Most attorneys are suspicious of jurors who say they know nothing about a high-profile case. One popular perception is that lawyers — particularly defense attorneys — want and are able to find jurors who do not know anything about a given famous case. But that's not true.
"Jurors always know something about the case," said Ron Fischetti, who represented white former New York Police Officer Charles Schwarz for his alleged involvement in the attack on Haitian immigrant Abner Louima. "The test is whether they have formed an opinion on the case and whether they can put that opinion aside."
Profiling the Jury
Since prospective jurors are almost always drawn from the community where the case is being tried, jury consultants often help lawyers get a feeling for the local residents and their attitudes to the case. The research helps them advise lawyers on what kind of jurors would be best for their case and recommend questions to ask the jury pool. It can help lawyers determine whether the members of the community will be able to put their opinions aside if called to serve as a juror.

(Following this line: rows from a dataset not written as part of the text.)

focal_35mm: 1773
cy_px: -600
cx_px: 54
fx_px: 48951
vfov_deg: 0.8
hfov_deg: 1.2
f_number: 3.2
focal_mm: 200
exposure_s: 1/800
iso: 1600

Jury consultants sometimes set up mock juries using local residents. Prosecutors or defense attorneys can then present their arguments to the mock jurors to gauge the community's attitude toward their case and their client. Consultants also use surveys and statistical modeling tests to help determine what kind of biases and prejudices prospective jurors in the area may have.
However, sometimes surveys and tests cannot anticipate the pressure some prospective jurors may feel from members of their community.

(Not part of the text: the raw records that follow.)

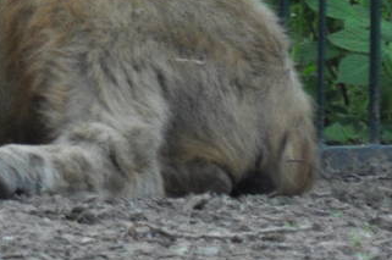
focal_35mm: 1495
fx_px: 16254
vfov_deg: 0.9
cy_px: 134
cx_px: -184
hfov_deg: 1.4
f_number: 5.6
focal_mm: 200
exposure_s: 1/100
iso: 800
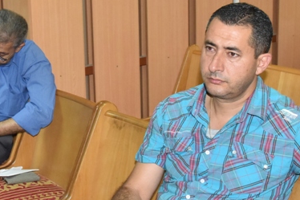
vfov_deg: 18.4
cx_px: 57
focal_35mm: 74
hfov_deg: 26.8
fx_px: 616
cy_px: 66
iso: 2500
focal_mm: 27
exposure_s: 1/160
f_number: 6.3
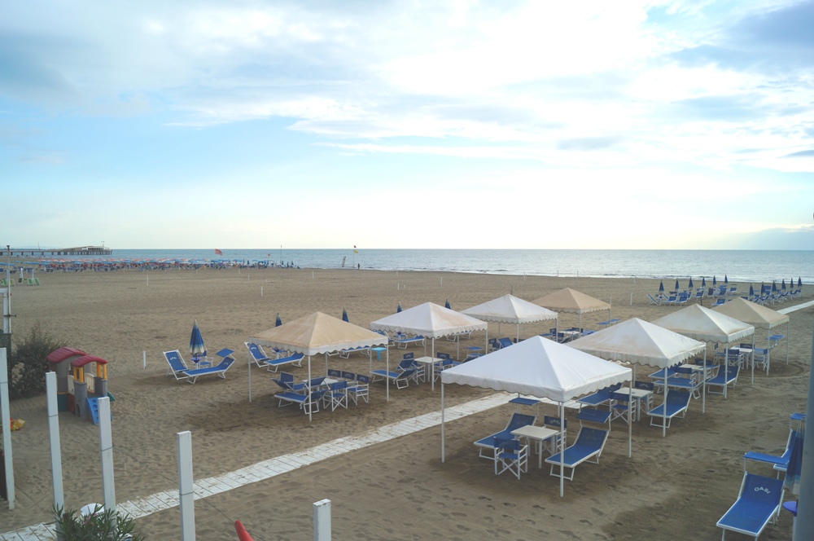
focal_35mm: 27
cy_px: 270
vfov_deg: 47.8
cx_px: 407
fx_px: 610
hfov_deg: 67.4
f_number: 13
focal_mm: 18
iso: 100
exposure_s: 1/125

"You have those who worry about having to go back to the community and have people say, 'Hey, he raped one of our own and you let him off. How could you do that?' That's got to be tough," Sherman said.
Jury consultants also observe whether mock jurors react negatively to prosecutors and defense lawyers and their clients and advise them whether they could present themselves or their client differently before the a real jury.

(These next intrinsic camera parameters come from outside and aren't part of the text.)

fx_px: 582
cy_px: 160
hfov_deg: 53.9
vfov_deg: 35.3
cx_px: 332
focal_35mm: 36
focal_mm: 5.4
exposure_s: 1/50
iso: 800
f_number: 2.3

"Sometimes jurors react negatively to certain attorneys, whether it's something they do or the manner in which they carry themselves," said Linda Foley, a jury consultant and professor of psychology at the University of North Florida. "Apparently, this happened in the O.J. Simpson case with [prosecutor] Marcia Clark. Jurors can zero in on things that suggest that, 'He's not being honest with us.' "
Foley acknowledged, however, that jury consulting has limitations, because juries are often unpredictable when they get into the courtroom.
"We're making general predictions when you're talking about a very specific jury," Foley said. "Every jury is different."
Taking the Trial on the Road
If defense lawyers suspect that pretrial publicity might have turned local residents against their client, they can ask judges to order the trial moved to another jurisdiction where residents will have heard less about the case. A change of venue could influence a life-or-death decision for Scott Peterson, who could face the death penalty if convicted of killing his wife.
Attorneys for Peterson have been seeking a change of venue from Modesto, and prosecutors in the case reportedly hired a consultant and sought a survey in an effort to show the judge that Peterson could get a fair trial in his home town.